Software startup Cloudtenna launched to address the growing problem of file sprawl with enterprise file search that works universally across on-premise repositories, cloud file storage services, and hosted/online applications.
DirectSearch uses machine learning intelligence, natural language processing, and automation to build [what is in essence] an all-new search engine for the way people work today. Files scattered across email apps, network drives, cloud storage, and hosted collaboration suites have created chaos and inefficiency.
IDC estimates that the typical knowledge worker spends about 2.5 hours per day, or roughly 30% of the workday searching for files. An enterprise employing 1,000 knowledge workers wastes $48,000 per week, or nearly $2.5 millionper year, due to an inability to locate and retrieve information, concluding that "it behooves the enterprise to provide the best information-finding tools available and to ensure that all of its intellectual assets have access to them, no matter where they reside."
Key features of DirectSearch include:
- Cross-silo file search: One single search tool scans local and network drives; services like Dropbox, Google Drive, and Box; and SaaS platforms like Slack, ShareFile, and Salesforce.
- AI-powered accuracy: DirectSearch learns from relevance, context, and user behavior to continuously improve search results and rankings.
- Granular criteria: Users can find files by name, sender, date, file type, keyword, content, and other attributes regardless of where it is stored.

Collected data:
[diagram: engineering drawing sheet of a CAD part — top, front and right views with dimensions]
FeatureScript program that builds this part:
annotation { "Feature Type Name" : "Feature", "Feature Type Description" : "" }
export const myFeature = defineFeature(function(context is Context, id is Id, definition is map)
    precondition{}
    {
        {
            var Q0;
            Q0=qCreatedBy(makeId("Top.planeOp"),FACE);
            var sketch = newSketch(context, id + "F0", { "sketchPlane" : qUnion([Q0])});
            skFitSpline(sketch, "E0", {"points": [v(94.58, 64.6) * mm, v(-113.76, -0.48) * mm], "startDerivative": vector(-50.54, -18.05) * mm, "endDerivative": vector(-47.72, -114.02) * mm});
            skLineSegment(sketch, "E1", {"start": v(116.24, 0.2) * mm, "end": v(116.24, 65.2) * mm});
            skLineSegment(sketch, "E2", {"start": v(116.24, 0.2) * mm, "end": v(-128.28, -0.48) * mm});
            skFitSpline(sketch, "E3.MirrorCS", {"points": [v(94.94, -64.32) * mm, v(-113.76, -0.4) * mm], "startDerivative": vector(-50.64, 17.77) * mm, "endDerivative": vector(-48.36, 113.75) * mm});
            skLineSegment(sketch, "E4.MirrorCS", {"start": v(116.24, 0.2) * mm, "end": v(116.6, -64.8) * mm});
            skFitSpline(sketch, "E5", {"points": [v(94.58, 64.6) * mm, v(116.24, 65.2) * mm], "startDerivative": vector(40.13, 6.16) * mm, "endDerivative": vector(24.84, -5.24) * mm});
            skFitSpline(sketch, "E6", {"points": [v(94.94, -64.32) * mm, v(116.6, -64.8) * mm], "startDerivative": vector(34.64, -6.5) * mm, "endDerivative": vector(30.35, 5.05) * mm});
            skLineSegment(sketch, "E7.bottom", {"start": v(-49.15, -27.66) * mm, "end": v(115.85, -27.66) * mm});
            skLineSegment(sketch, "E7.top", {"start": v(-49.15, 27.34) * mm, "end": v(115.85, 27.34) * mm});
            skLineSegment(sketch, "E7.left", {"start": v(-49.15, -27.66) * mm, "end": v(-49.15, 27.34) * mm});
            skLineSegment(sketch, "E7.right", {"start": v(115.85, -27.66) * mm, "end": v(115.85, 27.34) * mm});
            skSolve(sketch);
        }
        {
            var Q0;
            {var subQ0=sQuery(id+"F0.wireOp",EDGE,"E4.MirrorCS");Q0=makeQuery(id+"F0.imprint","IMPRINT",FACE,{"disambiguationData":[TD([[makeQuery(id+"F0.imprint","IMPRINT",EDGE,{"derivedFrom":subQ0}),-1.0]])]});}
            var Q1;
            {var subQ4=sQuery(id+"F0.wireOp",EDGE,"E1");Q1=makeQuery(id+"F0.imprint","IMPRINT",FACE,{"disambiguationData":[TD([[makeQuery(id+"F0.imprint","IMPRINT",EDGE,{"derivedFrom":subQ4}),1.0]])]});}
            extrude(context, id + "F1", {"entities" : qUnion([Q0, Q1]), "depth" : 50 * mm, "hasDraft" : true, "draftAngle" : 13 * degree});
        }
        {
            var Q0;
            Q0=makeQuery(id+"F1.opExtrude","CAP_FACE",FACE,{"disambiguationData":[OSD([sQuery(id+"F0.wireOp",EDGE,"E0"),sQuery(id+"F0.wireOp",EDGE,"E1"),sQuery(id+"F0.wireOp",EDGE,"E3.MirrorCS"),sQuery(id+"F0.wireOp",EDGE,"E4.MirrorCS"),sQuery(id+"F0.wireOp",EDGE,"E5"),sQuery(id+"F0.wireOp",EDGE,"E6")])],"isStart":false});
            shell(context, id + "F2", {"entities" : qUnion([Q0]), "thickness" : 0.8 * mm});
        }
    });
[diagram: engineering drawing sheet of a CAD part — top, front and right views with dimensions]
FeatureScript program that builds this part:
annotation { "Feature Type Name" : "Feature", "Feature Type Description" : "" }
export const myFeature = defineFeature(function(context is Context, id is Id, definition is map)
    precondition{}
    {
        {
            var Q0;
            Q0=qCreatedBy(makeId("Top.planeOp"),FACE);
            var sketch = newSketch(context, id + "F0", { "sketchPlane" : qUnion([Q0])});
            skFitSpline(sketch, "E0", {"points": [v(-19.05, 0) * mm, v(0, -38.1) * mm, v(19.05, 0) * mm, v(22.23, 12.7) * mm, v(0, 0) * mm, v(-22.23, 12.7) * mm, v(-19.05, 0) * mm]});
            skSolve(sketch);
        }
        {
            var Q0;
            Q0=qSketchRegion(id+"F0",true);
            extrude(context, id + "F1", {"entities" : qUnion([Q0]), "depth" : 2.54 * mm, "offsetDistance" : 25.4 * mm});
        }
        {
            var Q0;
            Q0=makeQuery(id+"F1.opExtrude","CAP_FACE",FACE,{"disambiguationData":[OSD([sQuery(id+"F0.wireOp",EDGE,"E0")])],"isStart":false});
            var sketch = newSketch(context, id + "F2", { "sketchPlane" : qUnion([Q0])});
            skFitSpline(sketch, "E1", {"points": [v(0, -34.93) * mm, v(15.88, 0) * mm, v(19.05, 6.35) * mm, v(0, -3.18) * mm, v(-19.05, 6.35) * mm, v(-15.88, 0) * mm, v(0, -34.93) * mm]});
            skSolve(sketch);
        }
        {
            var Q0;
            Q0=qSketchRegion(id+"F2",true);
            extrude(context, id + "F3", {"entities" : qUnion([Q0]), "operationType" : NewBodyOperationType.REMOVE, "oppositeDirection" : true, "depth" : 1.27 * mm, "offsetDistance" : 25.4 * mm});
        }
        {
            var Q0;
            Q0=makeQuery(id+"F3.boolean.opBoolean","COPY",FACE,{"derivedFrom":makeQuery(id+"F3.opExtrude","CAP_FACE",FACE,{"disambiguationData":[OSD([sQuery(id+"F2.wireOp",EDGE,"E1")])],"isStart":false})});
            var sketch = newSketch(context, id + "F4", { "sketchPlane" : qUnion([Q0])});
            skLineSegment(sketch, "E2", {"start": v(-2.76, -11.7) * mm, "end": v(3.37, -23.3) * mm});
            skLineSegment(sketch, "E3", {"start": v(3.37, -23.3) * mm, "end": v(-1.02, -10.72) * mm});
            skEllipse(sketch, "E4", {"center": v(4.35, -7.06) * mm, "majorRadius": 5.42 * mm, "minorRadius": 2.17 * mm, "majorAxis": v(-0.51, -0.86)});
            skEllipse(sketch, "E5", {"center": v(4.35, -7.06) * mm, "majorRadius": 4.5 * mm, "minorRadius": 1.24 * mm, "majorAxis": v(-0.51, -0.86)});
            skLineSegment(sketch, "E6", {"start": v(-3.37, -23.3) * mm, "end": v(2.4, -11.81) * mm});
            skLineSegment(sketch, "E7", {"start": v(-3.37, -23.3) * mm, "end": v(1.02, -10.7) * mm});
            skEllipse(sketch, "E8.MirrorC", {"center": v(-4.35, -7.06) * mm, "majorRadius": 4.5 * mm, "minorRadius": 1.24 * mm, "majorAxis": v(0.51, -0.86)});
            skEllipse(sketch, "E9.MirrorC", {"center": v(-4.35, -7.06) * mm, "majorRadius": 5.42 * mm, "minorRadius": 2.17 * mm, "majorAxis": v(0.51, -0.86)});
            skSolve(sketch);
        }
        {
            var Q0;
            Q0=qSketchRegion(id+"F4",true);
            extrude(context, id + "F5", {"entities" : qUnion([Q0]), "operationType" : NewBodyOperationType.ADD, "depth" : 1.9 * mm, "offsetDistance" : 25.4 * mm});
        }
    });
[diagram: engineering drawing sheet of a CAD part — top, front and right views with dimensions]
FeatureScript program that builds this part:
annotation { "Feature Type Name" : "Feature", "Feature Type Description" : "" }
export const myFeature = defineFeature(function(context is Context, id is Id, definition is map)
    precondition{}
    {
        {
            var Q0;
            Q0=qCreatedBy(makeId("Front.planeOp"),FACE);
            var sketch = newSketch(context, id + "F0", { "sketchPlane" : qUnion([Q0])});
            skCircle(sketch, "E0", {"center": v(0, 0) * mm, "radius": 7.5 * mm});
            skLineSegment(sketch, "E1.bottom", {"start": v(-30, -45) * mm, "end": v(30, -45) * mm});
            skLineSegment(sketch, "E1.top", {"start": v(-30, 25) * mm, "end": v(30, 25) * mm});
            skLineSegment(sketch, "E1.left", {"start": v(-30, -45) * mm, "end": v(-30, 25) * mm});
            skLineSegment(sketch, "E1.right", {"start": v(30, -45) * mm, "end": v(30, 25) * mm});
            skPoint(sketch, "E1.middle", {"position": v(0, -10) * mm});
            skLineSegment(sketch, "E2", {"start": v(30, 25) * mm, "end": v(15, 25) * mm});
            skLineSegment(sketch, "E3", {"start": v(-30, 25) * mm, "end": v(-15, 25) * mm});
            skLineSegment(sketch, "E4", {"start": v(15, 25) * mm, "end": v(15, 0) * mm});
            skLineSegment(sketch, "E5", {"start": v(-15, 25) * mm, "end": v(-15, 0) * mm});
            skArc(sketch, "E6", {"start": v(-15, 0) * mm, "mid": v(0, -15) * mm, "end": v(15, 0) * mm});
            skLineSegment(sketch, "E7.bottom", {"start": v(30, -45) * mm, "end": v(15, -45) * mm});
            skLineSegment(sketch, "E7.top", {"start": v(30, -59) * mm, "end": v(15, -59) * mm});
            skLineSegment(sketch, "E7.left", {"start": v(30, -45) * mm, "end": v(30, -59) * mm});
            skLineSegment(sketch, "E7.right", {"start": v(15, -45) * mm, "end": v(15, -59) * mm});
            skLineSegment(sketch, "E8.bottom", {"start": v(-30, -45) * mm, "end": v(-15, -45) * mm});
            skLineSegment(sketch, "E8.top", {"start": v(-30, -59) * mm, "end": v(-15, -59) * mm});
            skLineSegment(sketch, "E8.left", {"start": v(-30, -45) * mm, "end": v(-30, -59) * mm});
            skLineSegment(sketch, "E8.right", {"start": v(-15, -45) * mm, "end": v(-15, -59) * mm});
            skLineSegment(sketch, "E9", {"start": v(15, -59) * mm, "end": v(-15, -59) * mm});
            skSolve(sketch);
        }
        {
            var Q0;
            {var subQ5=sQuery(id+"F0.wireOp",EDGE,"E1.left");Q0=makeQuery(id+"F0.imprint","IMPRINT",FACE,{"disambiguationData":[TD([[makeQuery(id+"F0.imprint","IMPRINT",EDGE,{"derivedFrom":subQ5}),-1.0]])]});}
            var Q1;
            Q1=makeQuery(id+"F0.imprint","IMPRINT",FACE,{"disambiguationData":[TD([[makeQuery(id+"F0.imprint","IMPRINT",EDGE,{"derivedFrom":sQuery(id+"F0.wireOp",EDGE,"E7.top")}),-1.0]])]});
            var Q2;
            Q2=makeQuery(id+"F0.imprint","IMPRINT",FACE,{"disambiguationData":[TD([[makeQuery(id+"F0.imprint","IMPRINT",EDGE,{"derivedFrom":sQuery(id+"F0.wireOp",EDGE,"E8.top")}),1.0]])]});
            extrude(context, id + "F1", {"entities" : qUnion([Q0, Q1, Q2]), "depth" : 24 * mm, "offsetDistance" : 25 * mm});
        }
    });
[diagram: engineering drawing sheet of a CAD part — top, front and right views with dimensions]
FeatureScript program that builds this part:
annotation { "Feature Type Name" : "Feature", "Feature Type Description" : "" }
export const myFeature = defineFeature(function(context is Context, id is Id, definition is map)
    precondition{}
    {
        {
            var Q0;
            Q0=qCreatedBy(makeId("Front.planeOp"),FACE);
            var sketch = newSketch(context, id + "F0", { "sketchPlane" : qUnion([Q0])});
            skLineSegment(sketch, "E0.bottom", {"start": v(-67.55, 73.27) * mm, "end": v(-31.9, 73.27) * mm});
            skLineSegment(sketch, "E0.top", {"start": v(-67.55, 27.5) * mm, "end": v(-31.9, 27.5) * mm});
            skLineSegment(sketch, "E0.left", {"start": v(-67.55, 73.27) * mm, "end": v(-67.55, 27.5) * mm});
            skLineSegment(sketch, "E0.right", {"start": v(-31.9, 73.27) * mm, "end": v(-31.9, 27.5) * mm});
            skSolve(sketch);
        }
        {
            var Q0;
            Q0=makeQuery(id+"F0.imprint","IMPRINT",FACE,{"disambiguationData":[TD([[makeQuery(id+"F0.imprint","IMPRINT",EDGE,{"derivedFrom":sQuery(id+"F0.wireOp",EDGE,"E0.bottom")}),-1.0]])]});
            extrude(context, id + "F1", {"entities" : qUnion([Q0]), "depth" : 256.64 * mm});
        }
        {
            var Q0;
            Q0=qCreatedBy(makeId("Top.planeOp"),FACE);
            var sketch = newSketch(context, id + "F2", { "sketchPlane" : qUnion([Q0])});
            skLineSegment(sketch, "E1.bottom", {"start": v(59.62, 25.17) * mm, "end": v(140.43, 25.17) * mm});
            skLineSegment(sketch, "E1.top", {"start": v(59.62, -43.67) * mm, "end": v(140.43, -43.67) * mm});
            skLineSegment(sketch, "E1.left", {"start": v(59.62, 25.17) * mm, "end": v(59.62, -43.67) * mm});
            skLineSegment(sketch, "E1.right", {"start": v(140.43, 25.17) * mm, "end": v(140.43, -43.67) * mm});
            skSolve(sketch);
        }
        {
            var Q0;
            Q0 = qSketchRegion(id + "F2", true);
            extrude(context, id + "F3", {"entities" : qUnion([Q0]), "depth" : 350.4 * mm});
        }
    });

ABOUT THIS EXERCISE: How would the stretch of the file search announcement from "Software startup Cloudtenna" through "and hosted/online applications." read with "file sprawl" changed to "data sprawl"? Write out that stretch in full.

WRITTEN REPLY:
Software startup Cloudtenna launched to address the growing problem of data sprawl with enterprise file search that works universally across on-premise repositories, cloud file storage services, and hosted/online applications.